El Tribunal del Distrito de Tverskoy dictó sentencia el 3 de julio contra el criptoartista de Krasnodar, Serguéi Galánter. El creador de una pirámide financiera disfrazada de inversiones en pinturas NFT eróticas recibió siete años de prisión en régimen general y una multa de 1 millón de rublos. Bajo la apariencia de inversiones de alto rendimiento en arte digital, el acusado atrajo a más de 200 inversores, recaudando alrededor de 6 millones de dólares.

Los participantes del proyecto nunca recibieron los pagos prometidos. Es notable que la condena resultó ser considerablemente más severa que la solicitada por el fiscal, quien insistía en seis años de prisión y una multa de 500 mil rublos.

Cómo funcionaba el esquema

Las autoridades arrestaron a Galánter en diciembre de 2023. Autodenominándose inversor en el metaverso, el hombre prometía a sus clientes una rentabilidad colosal. Se ofrecía a los ciudadanos invertir criptomonedas en las pinturas NFT eróticas que él creaba. Además, el organizador aceptaba de buen grado dinero en efectivo en sobres. El monto mínimo de transferencia era de 500 mil rublos, y la contribución única más grande alcanzaba los 500 mil dólares.
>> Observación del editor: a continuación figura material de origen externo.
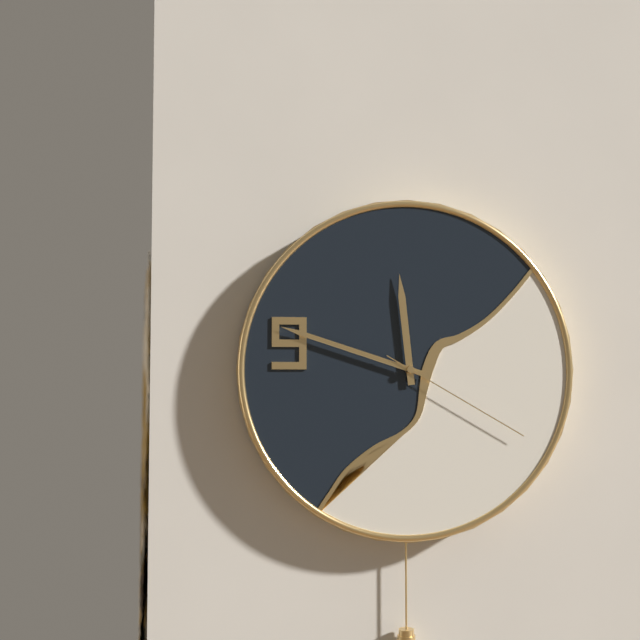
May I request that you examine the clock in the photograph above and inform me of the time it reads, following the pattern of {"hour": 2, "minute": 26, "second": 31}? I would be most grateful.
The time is {"hour": 11, "minute": 48, "second": 20}
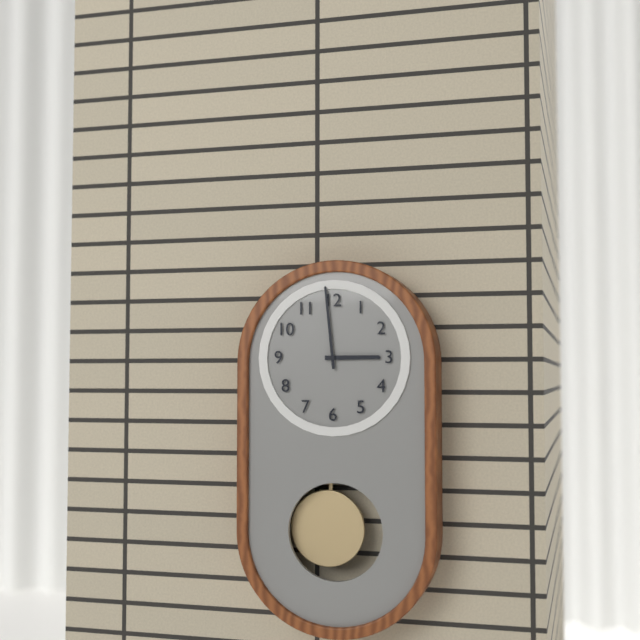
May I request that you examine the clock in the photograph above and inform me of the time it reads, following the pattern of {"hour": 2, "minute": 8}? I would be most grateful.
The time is {"hour": 2, "minute": 59}
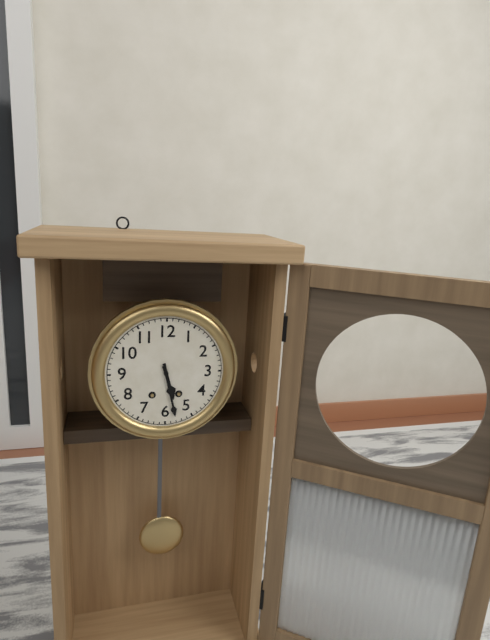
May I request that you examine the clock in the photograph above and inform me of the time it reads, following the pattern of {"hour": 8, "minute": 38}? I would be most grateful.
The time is {"hour": 5, "minute": 28}
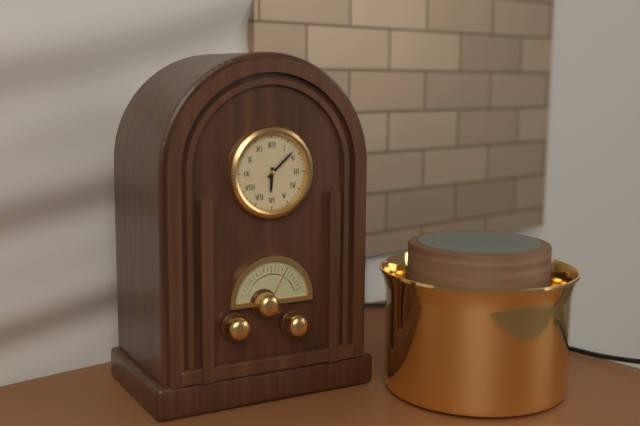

El bombo en las redes sociales ayudaba a atraer a inversores crédulos. La esposa del artista, la popular bloguera María Afonina, organizó una activa campaña publicitaria. La cónyuge presentaba regularmente a su marido como una persona genial y financieramente responsable. Los seguidores llevaban sus ahorros, inspirados por la vida de lujo que se mostraba en las cuentas.

Galánter gastó la mayor parte de los fondos recaudados en necesidades personales. El organizador transfería una parte menor del dinero a los primeros inversores para crear la ilusión de ingresos reales. Hasta la fecha, el caso penal incluye 31 episodios probados de fraude.

Bajo una fuerte presión de las víctimas y la prensa, el creador del proyecto reconoció una deuda de 6 millones de dólares. El hombre prometió públicamente pagar 580 millones de rublos mensuales mediante la venta de su arte. Sin embargo, el acusado negó categóricamente su culpabilidad según el artículo penal, calificando el colapso del proyecto como un simple desfase de caja.

La sentencia resultó severa

El juez Alexéi Krivoruchko decidió imponer una pena más severa que la propuesta por la acusación estatal. Abogados experimentados destacan que los tribunales rara vez se salen del marco de la pena solicitada por la fiscalía. Sin embargo, en este caso concreto, se consideró que las acciones del acusado tenían un mayor peligro social.

El esquema implementado presentaba todas las características clásicas de una pirámide financiera. A pesar de las pruebas evidentes, Galánter continuó negando obstinadamente su culpabilidad incluso bajo investigación. El autor del proyecto nunca consideró su actividad personal como un fraude ilegal hasta el final. Según estimaciones de expertos independientes, con un límite máximo de diez años, los siete impuestos no parecen excesivos. El tribunal consideró justamente la escala gigantesca y la naturaleza sistemática de los delitos cometidos.

Una compensación real del daño podría haber suavizado la decisión final de la instancia. Hasta el momento de la audiencia final, las víctimas no habían recibido compensaciones, a pesar de las promesas anteriores. Además, el tribunal satisfizo plenamente las grandes demandas civiles de los perjudicados. Actualmente, la defensa no está categóricamente de acuerdo con el veredicto y tiene la intención de apelar la decisión.

Como analista, señalo que este caso es un claro recordatorio de los riesgos asociados con las inversiones en proyectos NFT opacos que prometen ganancias extraordinarias. La industria de las criptomonedas sigue atrayendo a estafadores que disfrazan pirámides como innovaciones. Los inversores deben tener la máxima precaución y verificar la reputación de los creadores, en lugar de confiar ciegamente en el bombo de las redes sociales.